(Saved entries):

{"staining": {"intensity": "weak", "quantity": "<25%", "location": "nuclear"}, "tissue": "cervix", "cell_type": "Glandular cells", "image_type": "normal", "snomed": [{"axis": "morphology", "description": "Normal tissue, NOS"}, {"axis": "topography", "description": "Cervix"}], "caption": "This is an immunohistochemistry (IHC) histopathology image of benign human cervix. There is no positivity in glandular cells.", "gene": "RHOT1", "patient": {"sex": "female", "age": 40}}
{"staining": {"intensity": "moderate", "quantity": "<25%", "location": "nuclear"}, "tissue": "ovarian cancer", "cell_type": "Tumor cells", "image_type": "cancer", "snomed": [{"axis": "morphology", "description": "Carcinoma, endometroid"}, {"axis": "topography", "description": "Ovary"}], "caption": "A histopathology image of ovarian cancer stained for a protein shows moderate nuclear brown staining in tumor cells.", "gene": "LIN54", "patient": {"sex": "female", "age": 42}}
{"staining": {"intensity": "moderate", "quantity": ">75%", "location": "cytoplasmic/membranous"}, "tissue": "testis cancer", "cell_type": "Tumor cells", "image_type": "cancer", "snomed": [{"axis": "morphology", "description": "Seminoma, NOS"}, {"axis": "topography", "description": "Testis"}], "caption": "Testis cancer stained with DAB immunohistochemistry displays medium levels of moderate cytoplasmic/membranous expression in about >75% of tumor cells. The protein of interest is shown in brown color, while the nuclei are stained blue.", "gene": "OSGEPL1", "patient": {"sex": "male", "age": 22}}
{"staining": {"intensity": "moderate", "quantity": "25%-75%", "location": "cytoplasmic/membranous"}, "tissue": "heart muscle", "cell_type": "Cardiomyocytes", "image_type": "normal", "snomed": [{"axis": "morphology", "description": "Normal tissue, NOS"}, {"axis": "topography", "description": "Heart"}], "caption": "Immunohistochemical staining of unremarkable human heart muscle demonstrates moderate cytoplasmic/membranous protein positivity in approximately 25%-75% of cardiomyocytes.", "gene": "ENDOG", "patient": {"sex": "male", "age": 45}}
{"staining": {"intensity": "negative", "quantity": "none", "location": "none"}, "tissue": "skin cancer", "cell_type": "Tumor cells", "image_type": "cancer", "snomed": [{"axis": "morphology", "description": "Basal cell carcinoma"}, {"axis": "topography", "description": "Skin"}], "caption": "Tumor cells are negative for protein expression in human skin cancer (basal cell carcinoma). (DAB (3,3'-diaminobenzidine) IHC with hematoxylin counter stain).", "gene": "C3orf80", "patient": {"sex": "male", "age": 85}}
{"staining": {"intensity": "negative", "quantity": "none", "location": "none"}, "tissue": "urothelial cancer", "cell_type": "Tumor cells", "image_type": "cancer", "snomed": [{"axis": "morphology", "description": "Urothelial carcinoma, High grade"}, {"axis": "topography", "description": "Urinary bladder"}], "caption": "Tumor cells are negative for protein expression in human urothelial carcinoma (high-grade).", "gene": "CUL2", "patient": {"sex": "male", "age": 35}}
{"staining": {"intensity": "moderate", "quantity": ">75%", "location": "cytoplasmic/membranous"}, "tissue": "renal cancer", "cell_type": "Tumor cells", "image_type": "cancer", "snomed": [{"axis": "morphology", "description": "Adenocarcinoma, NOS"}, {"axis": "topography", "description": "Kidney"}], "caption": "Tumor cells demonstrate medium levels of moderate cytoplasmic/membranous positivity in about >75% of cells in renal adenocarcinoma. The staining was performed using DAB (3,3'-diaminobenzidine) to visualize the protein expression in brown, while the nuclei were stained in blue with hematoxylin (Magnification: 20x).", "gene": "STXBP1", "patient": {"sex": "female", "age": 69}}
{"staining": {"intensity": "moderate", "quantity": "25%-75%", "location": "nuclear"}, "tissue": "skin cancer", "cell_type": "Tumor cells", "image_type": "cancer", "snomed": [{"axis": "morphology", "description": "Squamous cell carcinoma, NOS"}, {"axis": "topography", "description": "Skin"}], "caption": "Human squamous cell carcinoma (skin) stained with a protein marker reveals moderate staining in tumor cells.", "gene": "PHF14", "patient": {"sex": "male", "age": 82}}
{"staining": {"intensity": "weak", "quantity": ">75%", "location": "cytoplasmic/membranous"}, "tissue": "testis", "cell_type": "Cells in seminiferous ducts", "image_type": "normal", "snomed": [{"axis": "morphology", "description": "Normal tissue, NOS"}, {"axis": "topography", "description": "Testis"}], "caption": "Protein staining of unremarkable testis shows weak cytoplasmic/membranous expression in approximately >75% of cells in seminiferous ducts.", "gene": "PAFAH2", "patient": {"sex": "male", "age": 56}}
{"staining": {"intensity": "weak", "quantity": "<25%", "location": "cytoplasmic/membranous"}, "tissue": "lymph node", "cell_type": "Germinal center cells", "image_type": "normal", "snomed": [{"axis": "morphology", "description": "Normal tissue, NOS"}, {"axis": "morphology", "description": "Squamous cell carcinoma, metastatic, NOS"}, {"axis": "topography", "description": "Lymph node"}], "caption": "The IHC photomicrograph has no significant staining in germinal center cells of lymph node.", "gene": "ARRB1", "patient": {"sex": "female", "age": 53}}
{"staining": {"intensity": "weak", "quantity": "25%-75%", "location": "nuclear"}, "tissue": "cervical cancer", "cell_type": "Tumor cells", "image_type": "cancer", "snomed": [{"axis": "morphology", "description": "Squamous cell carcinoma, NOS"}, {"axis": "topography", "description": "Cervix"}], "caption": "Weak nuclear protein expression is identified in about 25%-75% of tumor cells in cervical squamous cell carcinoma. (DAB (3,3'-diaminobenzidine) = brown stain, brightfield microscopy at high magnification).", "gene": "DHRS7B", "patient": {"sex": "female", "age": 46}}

(Problem to solve): Reproduce exactly, and only, the lines from the start of the entries through the one that contains "image of ovarian".

(Task answer):
{"staining": {"intensity": "weak", "quantity": "<25%", "location": "nuclear"}, "tissue": "cervix", "cell_type": "Glandular cells", "image_type": "normal", "snomed": [{"axis": "morphology", "description": "Normal tissue, NOS"}, {"axis": "topography", "description": "Cervix"}], "caption": "This is an immunohistochemistry (IHC) histopathology image of benign human cervix. There is no positivity in glandular cells.", "gene": "RHOT1", "patient": {"sex": "female", "age": 40}}
{"staining": {"intensity": "moderate", "quantity": "<25%", "location": "nuclear"}, "tissue": "ovarian cancer", "cell_type": "Tumor cells", "image_type": "cancer", "snomed": [{"axis": "morphology", "description": "Carcinoma, endometroid"}, {"axis": "topography", "description": "Ovary"}], "caption": "A histopathology image of ovarian cancer stained for a protein shows moderate nuclear brown staining in tumor cells.", "gene": "LIN54", "patient": {"sex": "female", "age": 42}}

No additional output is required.